Anyone who uses many of the new Major Cycle Routes will appreciate the way that most of the signalised crossings along the way quickly detect a rider and then provide a crossing phase for riders. Some of the detection technology used now is new, in the form of overhead video detectors, but the concept of giving riders an automatic leg-up (and letting them know it’s coming) is not that new. This article from Jan 2013 explains how it works…

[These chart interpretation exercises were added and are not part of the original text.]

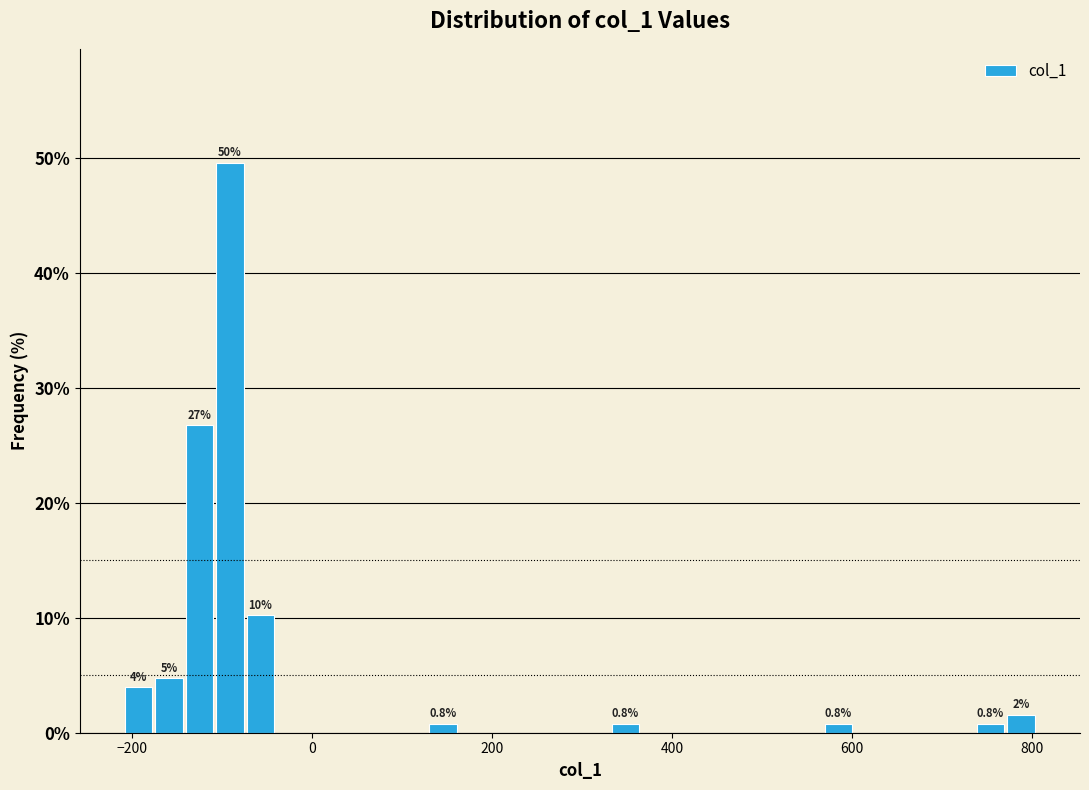

Read against the x-axis, roughly where is the centre of the tallest bar?

-100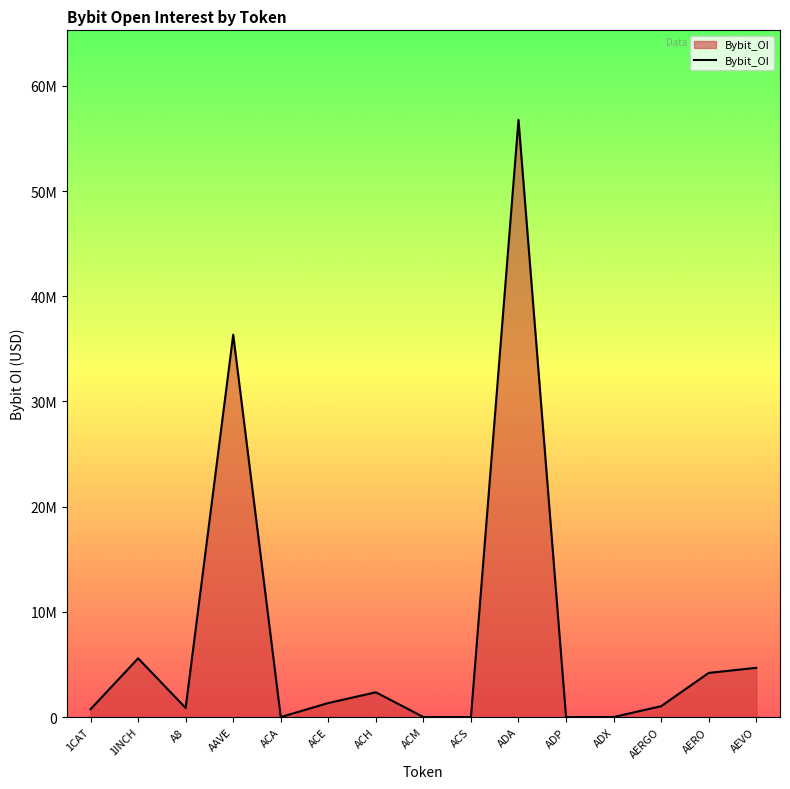

Is this an area chart (filled region under the line)?

Yes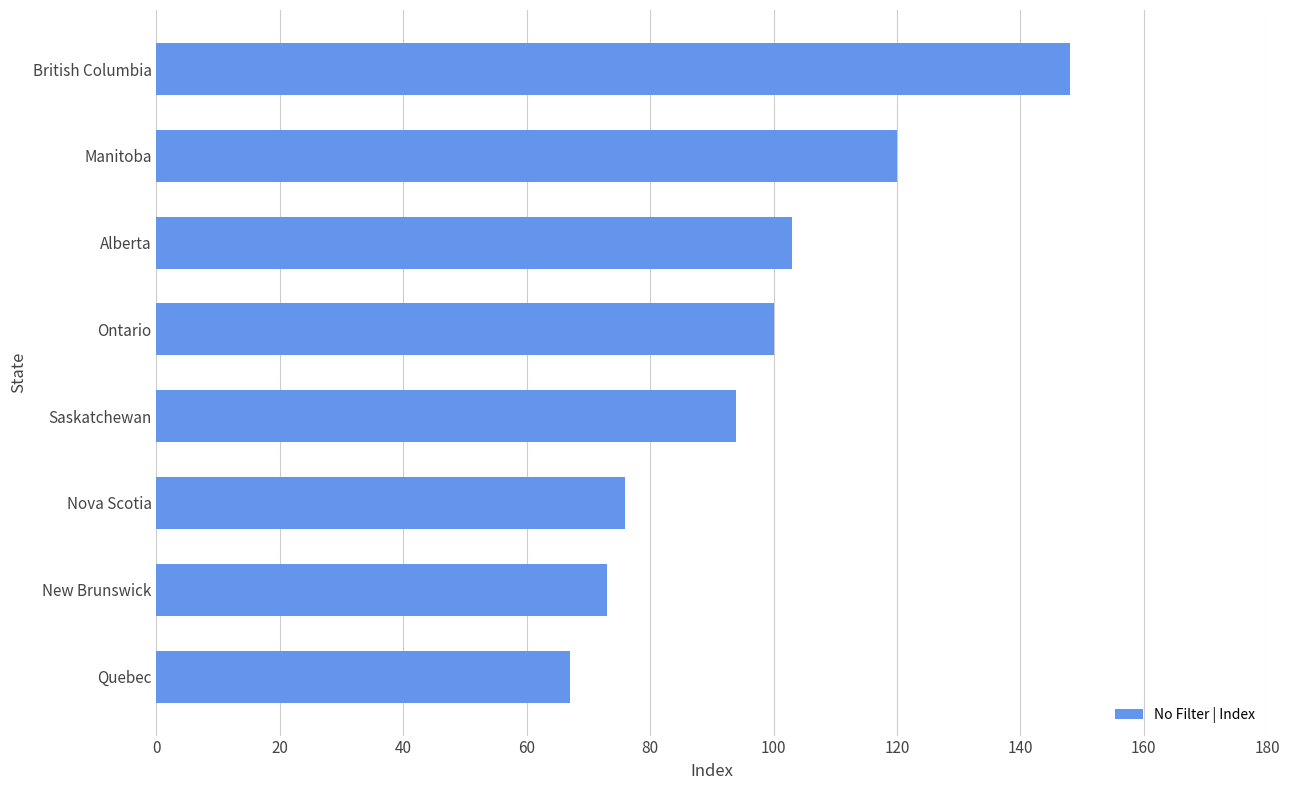

List the labels in order of value, largest first.

British Columbia, Manitoba, Alberta, Ontario, Saskatchewan, Nova Scotia, New Brunswick, Quebec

We showcase a lot of neat overseas cycling facilities here on this site, but Christchurch has actually developed some pretty world-beating stuff itself over the years. Exhibit #1: cycle detectors at signalised path crossings:
As a cyclist approaching a signalised crossing, the traditional approach is to treat it like a pedestrian crossing: push a button and wait for your signal. Now if it was a pedestrian crossing, you’d see a “red man” show up when you pushed the button and you’d know to wait for the “green man”. But if there’s already a red cycle signal showing, how do you know if your request to cross was picked up? Hmm, maybe you should just sneak across anyway?
The clever bods at the City Council decided to take a standard pedestrian call button and insert a little red cycle light. Then they connected this to detectors under the pathway tuned to pick up when a bike crossed over them. The net result: you rock up on your bike and even before you’ve pushed anything the little light lets you know that you’ve been detected!
You’ll find a bunch of these crossing detectors scattered around the periphery of Hagley Park, and along the Railway Cycleway; there’s also a set on Oxford Tce where the Antigua Boatshed route crosses over, and on the Matai St cycleway crossing Straven Rd.
In the case of the Railway Cycleway, the detectors are not only at the crossings but about 30m in advance. That way, you are detected well before you reach the crossing, by which time you usually have a green crossing signal!
What do you think about these cycle detectors? Any other places where they could go?